Source data
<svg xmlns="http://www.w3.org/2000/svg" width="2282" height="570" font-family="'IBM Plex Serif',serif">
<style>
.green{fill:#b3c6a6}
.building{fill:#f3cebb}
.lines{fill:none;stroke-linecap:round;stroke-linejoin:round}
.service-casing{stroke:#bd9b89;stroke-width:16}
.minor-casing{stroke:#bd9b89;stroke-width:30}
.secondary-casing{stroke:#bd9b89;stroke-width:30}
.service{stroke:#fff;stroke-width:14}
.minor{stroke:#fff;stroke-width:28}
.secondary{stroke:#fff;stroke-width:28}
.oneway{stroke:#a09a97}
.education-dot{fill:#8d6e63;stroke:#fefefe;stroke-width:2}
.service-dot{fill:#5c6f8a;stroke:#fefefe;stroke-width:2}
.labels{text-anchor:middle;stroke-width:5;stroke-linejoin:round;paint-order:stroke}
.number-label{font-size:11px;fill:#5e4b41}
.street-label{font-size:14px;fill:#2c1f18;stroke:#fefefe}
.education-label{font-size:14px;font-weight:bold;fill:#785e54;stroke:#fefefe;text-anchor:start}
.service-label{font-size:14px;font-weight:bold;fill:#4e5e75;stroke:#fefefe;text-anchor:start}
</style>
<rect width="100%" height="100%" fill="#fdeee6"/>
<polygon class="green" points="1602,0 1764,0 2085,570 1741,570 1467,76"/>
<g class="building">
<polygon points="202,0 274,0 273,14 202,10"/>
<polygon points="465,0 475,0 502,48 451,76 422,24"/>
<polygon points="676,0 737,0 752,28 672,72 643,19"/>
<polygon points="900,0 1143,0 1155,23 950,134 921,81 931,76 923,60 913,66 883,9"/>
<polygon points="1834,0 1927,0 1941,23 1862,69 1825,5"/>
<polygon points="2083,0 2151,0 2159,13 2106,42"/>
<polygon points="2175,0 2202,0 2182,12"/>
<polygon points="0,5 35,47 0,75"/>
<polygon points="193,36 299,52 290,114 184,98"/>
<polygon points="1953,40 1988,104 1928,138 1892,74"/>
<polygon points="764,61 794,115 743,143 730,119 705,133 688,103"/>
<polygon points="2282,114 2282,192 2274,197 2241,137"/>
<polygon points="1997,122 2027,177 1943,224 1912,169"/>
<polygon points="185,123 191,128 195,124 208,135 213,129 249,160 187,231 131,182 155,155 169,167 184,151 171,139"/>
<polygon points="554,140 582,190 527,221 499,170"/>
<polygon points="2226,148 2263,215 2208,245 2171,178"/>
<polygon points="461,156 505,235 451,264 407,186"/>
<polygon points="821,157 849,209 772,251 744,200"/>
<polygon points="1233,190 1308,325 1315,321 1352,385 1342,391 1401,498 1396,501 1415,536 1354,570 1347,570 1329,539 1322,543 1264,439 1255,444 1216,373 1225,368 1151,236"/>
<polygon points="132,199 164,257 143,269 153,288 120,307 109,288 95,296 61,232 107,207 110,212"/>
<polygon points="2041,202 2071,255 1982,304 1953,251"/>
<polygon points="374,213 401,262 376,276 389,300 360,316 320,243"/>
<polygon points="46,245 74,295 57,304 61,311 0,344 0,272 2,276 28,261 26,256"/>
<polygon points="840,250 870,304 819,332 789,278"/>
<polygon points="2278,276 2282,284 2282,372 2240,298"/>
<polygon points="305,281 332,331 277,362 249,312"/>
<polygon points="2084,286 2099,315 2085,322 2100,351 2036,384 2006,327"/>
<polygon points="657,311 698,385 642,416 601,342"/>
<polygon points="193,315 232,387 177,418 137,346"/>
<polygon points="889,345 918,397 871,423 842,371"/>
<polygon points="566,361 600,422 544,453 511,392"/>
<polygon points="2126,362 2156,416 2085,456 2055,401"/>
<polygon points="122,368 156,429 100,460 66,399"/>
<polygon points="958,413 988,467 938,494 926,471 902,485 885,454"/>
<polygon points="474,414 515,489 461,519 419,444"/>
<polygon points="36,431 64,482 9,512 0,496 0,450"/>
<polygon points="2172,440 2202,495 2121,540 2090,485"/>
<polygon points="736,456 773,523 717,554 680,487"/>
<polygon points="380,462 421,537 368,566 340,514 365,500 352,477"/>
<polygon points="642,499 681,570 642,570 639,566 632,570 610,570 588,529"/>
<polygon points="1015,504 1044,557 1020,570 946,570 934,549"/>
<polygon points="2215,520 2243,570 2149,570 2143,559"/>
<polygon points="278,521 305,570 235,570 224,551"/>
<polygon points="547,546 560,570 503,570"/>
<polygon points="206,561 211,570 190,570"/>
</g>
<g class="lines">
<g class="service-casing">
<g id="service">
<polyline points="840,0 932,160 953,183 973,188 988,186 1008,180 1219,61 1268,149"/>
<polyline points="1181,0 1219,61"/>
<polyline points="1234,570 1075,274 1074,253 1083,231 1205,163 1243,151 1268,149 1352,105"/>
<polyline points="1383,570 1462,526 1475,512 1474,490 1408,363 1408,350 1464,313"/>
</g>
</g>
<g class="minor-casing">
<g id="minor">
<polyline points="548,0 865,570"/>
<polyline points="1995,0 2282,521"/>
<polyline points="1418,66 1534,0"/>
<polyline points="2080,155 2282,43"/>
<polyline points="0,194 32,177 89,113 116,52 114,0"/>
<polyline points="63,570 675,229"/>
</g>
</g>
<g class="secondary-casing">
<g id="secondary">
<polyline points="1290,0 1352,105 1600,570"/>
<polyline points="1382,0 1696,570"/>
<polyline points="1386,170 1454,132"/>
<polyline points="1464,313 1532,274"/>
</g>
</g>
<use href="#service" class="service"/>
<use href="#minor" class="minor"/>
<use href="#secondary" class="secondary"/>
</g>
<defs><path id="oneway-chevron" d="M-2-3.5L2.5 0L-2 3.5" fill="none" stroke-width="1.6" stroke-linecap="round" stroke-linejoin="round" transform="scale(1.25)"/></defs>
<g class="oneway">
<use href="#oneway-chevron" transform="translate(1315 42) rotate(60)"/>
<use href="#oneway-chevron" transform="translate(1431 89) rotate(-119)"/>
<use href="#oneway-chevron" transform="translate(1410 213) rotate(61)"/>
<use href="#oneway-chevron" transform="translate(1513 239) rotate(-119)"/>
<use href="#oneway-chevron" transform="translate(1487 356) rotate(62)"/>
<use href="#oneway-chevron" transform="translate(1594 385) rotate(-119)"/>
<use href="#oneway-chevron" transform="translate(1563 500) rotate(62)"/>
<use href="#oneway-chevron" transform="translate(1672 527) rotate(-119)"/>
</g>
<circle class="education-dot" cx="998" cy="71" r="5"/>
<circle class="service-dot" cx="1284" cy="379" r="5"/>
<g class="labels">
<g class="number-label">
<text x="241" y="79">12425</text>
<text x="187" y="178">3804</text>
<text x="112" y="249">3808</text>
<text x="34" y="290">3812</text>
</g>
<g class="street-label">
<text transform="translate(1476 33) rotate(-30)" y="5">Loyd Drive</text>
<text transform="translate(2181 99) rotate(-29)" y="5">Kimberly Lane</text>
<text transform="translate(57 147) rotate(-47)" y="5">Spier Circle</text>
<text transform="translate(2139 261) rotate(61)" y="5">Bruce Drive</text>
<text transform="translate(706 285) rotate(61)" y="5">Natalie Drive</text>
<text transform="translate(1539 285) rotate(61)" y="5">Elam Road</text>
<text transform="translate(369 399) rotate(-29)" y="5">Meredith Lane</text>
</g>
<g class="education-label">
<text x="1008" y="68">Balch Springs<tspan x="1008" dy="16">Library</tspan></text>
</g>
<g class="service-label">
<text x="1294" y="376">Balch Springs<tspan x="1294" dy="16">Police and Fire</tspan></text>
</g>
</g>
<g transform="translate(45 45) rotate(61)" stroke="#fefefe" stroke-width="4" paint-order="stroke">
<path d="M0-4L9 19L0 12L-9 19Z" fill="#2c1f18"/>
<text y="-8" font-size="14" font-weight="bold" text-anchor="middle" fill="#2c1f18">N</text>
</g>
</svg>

Problem to solve
Go through the data above and copy each line that holds the word "lines".

Exercise output
.lines{fill:none;stroke-linecap:round;stroke-linejoin:round}
<g class="lines">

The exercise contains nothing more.